Paul Fryer is chair of Saddleworth Labour Party
The mysterious Victor Grayson: 1885-19??
Born in Liverpool on 5 September 1885, Albert Victor Grayson discovered his talent for oratory at a young age and became a Sunday school teacher and lay preacher. Despite training to be a minister, it was a course in political economy at Manchester University that set him on his career as a public speaker. He would travel the country in a horse drawn van sponsored by the socialist newspaper, The Clarion.
Grayson’s candidature for the 1907 by-election was opposed by the Labour leadership who had a pact with the Liberals, so he and the Colne Valley Labour League fought and won without official Labour Party support. It was a brilliant campaign, supported by socialists from across Britain and Grayson entered parliament with a majority of 153.
But being an MP was frustrating for Grayson who faced hostility from Liberal and Tory MPs. On 31 October 1908 he was suspended and removed from the House for denying the Speaker and demanding a vote on unemployment. Still a hero to the socialist movement, he spent more time touring the country, but in January 1910 he lost his seat at the general election. He lost again that December and after problems with drink and epilepsy he broke from Labour and founded the short-lived British Socialist Party.

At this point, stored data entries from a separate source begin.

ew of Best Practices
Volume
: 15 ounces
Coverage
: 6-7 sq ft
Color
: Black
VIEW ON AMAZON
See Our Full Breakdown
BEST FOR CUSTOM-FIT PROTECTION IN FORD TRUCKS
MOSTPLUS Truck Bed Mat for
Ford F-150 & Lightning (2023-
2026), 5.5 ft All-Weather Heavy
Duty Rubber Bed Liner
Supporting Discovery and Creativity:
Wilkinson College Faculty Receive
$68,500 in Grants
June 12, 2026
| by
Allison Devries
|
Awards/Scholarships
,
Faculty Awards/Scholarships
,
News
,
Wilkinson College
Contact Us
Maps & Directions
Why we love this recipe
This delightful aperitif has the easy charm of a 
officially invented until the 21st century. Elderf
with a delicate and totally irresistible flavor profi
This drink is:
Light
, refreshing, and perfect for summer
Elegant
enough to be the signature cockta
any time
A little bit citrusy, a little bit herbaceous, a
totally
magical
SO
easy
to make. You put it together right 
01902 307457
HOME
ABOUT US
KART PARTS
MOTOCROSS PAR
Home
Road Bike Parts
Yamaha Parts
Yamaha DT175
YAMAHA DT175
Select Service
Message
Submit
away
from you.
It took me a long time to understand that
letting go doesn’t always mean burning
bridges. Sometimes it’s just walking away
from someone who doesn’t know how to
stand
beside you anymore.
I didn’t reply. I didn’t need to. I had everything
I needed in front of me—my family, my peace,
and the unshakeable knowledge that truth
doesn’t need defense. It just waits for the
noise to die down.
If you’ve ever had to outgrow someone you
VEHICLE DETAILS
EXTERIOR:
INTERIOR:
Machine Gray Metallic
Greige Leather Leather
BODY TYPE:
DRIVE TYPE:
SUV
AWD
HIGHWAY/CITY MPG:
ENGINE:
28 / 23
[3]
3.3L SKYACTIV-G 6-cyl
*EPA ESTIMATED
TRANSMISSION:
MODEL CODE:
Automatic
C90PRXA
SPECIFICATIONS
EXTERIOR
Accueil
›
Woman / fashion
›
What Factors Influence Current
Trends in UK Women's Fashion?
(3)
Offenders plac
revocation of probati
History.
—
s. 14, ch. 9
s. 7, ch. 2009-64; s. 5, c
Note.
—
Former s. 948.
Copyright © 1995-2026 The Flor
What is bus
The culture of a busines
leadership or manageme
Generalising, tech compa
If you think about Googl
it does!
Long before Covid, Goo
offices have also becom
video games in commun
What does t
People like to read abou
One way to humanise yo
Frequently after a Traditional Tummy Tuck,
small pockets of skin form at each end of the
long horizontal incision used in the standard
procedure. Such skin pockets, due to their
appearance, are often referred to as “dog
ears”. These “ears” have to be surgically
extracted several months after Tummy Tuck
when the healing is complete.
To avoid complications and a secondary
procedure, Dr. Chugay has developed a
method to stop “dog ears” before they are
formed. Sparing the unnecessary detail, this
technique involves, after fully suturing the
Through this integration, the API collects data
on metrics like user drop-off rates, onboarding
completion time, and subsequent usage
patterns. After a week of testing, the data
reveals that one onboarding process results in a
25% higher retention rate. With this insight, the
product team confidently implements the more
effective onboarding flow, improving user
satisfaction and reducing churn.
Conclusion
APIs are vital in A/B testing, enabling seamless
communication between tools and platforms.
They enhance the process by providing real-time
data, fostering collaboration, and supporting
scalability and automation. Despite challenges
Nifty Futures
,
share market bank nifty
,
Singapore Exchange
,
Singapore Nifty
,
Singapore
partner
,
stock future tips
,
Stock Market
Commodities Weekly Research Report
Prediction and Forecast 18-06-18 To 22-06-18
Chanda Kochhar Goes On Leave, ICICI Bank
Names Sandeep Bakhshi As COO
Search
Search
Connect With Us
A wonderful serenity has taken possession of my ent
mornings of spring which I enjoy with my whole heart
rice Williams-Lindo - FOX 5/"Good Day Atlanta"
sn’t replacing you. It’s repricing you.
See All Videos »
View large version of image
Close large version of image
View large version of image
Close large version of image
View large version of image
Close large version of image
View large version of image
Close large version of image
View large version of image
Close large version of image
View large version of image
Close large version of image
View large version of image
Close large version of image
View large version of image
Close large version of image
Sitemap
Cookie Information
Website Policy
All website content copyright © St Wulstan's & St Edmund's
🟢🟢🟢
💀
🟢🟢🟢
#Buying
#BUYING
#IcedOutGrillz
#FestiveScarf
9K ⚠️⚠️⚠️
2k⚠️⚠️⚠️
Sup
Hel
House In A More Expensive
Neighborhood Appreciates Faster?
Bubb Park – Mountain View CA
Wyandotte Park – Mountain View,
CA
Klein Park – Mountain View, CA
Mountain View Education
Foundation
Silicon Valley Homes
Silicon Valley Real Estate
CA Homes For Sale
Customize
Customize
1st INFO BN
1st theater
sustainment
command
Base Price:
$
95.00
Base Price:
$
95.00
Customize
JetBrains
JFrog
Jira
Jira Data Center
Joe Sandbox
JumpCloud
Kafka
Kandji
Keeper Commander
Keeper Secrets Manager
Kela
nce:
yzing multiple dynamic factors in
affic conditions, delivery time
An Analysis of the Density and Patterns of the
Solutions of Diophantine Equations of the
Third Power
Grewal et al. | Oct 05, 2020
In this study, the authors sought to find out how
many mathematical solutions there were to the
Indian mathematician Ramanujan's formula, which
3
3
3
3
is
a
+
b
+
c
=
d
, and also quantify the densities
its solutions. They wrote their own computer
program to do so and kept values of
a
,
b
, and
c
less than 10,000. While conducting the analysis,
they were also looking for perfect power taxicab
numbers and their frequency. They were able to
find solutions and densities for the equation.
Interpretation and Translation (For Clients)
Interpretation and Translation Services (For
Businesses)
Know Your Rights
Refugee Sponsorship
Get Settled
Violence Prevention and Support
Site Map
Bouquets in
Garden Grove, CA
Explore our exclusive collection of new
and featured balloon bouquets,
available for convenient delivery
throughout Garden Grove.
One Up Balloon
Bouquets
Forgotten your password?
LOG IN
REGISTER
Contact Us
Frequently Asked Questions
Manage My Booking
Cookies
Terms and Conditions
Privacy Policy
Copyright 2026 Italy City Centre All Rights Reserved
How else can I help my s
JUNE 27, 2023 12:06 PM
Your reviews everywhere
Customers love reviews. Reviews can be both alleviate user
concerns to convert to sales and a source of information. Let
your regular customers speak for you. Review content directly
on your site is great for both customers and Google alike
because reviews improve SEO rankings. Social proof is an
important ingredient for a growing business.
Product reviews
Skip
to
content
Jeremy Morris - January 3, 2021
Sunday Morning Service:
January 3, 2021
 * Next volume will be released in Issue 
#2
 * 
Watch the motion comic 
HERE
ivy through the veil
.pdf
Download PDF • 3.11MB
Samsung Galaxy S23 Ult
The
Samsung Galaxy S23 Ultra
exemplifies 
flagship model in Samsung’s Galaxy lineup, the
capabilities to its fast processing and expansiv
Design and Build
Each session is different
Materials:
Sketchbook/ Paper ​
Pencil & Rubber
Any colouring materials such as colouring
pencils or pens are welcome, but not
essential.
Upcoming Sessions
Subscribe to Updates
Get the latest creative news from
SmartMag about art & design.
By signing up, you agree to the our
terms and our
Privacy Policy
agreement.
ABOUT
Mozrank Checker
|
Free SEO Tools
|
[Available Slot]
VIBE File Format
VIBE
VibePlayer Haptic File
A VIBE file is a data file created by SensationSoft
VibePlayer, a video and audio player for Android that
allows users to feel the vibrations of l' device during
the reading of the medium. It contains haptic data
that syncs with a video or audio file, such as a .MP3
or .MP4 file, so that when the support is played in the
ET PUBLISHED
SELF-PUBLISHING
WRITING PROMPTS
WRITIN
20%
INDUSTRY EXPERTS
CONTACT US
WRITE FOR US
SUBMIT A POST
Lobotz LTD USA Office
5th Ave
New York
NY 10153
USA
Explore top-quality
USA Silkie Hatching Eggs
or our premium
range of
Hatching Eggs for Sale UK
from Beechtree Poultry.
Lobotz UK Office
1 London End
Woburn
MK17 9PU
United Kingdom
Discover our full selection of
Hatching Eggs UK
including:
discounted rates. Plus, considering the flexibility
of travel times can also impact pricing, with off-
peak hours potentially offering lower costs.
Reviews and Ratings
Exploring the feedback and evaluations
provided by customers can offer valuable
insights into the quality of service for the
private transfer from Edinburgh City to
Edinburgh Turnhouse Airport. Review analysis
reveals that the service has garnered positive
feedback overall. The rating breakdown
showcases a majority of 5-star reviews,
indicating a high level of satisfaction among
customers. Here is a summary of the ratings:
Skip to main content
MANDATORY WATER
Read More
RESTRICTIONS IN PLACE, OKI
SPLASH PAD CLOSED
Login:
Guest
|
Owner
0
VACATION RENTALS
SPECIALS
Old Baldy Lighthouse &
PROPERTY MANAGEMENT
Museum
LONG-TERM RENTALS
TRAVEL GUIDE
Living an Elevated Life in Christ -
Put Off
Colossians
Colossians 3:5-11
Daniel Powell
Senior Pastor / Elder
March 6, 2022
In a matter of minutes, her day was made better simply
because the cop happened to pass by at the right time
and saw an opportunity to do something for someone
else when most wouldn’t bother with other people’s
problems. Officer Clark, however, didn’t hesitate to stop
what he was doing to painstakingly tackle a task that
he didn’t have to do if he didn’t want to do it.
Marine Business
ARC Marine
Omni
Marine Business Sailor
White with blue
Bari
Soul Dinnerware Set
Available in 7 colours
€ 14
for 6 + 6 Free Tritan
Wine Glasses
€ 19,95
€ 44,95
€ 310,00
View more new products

Within a few years, Grayson and his actress wife Ruth were living in abject poverty. In 1916 they travelled to Australia and New Zealand where Ruth was offered a tour. Grayson had surprised many on the left by supporting the war and he was soon challenged to act on his pro-war views by joining up. He joined the New Zealand army, was sent to the western front in July 1917, and was wounded at Ypres that October. By the time he was given an honourable discharge in March 1918 Ruth had died of childbirth.
The mystery of Victor Grayson surrounds his disappearance two and a half years later. Having been involved with some ‘very dubious characters’ for a year or two, Grayson is known to have left his flat in London with two suitcases and two men at the end of September 1920. The last time he was seen was getting off a boat at Ditton Island in the river Thames.
There have been many theories about Grayson’s disappearance – that he was working for British intelligence; that he was murdered; and that was the son of an aristocratic family, to name just three. In 1939, someone collected Grayson’s service medals from the New Zealand High Commission in London, and a close friend claimed to have traced him to a furniture shop in London, but respected his wishes to remain anonymous.
Others swear he is buried in Melbourne.